Are You Looking for an Alzheimer Care Home Option for Someone in Your Family?

Care options for alzheimers patients

The shelves are inviting.
One section includes several musical activities. From a set of handbells that range in tone allow users to follow color coded sheets of music to create familiar tunes. Flash cards with musical notes help users review the location of the corresponding keys on small keyboard. Beautiful paintings are reproduced in miniature formats and are matched with recordings of famous classical pieces that can be played again and again.
Another shelf includes a number of fabrics. From scratchy netting to soft fleece, people who select this work can arrange and rearrange the brightly colored squares any way they want or sort the pieces by texture or by color. Baskets that include prethreaded needles and simple cross stitch patterns to allow for easy completion. At the far end of this fabric shelf, skeins and balls of yarn encourage simple crocheting and knitting tasks. One skein of yarn is even attached to a wooden spool that has been altered with five nail heads to be used for a weaving activity.
The most popular shelf, however, tends to be the one that features practical life skills like shoe polishing and vegetable cutting. Perfectly prepared tasks invite users to complete activities that are a part of every day life for many people.
Prepared environments that have been well thought out and are updated every day, these activities replicate many works that a student might find on Montessori classroom shelves around the country. This set of shelves, however, serves as an activity center for one of the most successful Alzheimer care homes in the area. Research has found that patients in Alzheimer care homes and other settings that serve patients with different types of dementia respond well to these Montessori based activities. Allowing residents to rely on memories of past daily tasks, these individual activities are both calming and reassuring. In a clouded world that can often seem confusing and frightening, residents in Alzheimer care homes truly relax when muscle memory seems to take over in a task like cross stitch or crocheting.
Both Alzheimer Care Facilities and Assisted Living Apartments Provide Options for Many Families
In a perfect world, no family would ever find itself looking for dementia long term care facilities. Instead, the perfect world would allow adult children to care for their aging parents in a home surrounded by other family members, including grandchildren.
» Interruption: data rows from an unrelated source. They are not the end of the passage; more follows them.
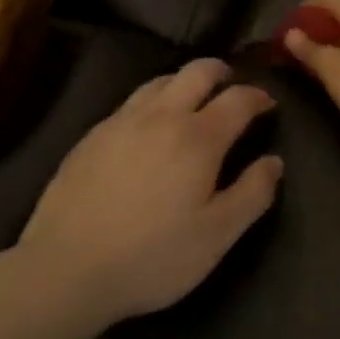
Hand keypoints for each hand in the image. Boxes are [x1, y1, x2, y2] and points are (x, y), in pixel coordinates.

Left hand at [19, 60, 281, 324]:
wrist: (65, 268)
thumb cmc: (151, 256)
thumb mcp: (216, 236)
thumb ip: (252, 194)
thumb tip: (274, 161)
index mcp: (198, 137)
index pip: (238, 99)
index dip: (258, 96)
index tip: (268, 103)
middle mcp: (162, 116)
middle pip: (197, 72)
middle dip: (221, 71)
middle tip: (231, 83)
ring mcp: (122, 121)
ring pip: (160, 81)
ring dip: (184, 81)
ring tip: (192, 97)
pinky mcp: (93, 135)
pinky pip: (131, 102)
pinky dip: (152, 100)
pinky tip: (148, 125)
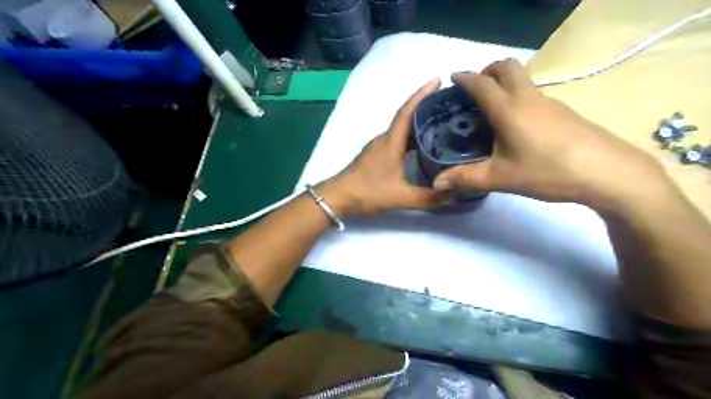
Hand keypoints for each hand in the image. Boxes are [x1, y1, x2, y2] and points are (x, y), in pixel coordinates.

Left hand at [322, 77, 448, 214]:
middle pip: (406, 118)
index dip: (422, 94)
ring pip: (402, 131)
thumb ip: (428, 198)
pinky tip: (422, 148)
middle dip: (426, 108)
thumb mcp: (401, 197)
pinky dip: (411, 139)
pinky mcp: (376, 157)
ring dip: (419, 125)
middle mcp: (385, 140)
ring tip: (442, 125)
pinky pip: (397, 141)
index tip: (438, 80)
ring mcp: (378, 148)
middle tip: (449, 106)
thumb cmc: (367, 192)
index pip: (407, 112)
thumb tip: (454, 195)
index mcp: (390, 142)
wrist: (338, 197)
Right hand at [430, 59, 669, 208]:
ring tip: (491, 108)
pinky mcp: (563, 112)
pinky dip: (518, 96)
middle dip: (488, 70)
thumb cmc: (547, 171)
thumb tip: (437, 182)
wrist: (606, 172)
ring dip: (504, 82)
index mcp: (508, 109)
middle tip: (475, 88)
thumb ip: (466, 178)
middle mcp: (528, 98)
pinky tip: (516, 124)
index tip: (452, 78)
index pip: (482, 84)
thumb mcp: (501, 178)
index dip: (465, 78)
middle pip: (507, 67)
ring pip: (523, 79)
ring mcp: (549, 102)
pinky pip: (533, 94)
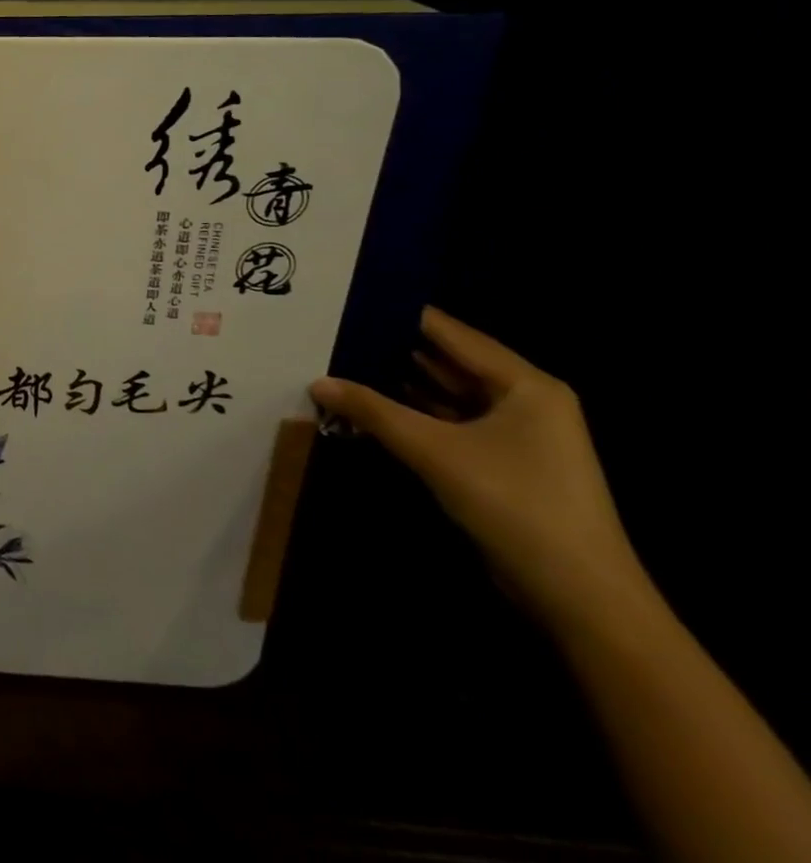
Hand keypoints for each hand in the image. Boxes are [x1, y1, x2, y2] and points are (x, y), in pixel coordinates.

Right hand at [311, 308, 647, 634]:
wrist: (581, 599)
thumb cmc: (515, 505)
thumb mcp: (434, 451)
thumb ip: (373, 410)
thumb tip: (317, 381)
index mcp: (524, 384)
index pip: (450, 333)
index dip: (400, 314)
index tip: (348, 299)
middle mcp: (524, 400)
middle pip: (447, 361)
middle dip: (392, 349)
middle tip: (332, 330)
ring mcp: (515, 435)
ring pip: (445, 394)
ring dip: (397, 384)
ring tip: (339, 361)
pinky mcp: (501, 464)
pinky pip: (448, 423)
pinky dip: (411, 415)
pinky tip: (367, 407)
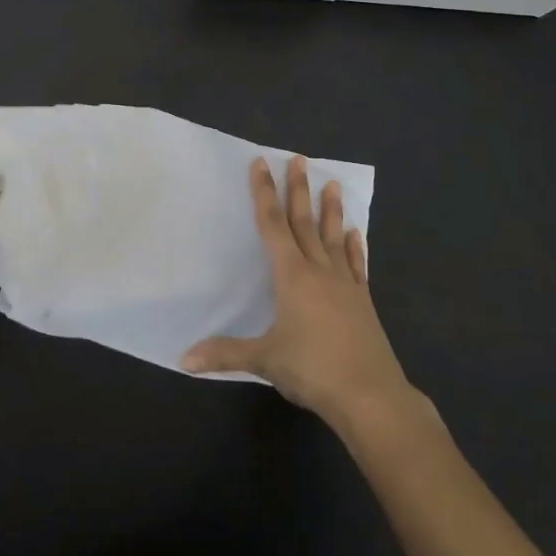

The reality of the world we live in, however, is far from a setting where aging elders are surrounded by younger relatives. In a family where both the husband and wife work, for instance, no one really has the time to stay with that aging parent. In addition, families struggle to find the best care for their aging parents and grandparents. Alzheimer care homes and other types of memory care facilities provide residents with a safe and respectful place to stay and allow adult children to continue at their jobs knowing that their parents are well cared for.
Consider some of these facts and figures about memory care needs in this country:

  • Alzheimer’s disease is the only top 10 cause of death in America that cannot be prevented, slowed, or cured.
  • 66% of Alzheimer’s patients in America are women.
  • 33% of seniors pass away with Alzheimer’s or another form of dementia.
  • 40% of assisted living residents received assistance with three or more activities of daily living. In most cases, bathing and dressing were the most common activities.
  • 75% of assisted living residents have had at least two of the 10 most common chronic conditions. Of these, high blood pressure and Alzheimer’s disease and other dementias were the most common.
  • 74% of assisted living residents are female.
  • 26% of assisted living residents are male.

Aging can be a difficult process for many people. Every birthday that passes may be a family celebration, but many individuals live a life that includes extremely difficult conditions like Alzheimers and dementia. In spite of the their love and respect for their parents and grandparents, however, many families do not have an option for keeping their aging loved ones at home. For these families, finding a caring facility is of utmost importance. A facility that offers a safe and respectful setting.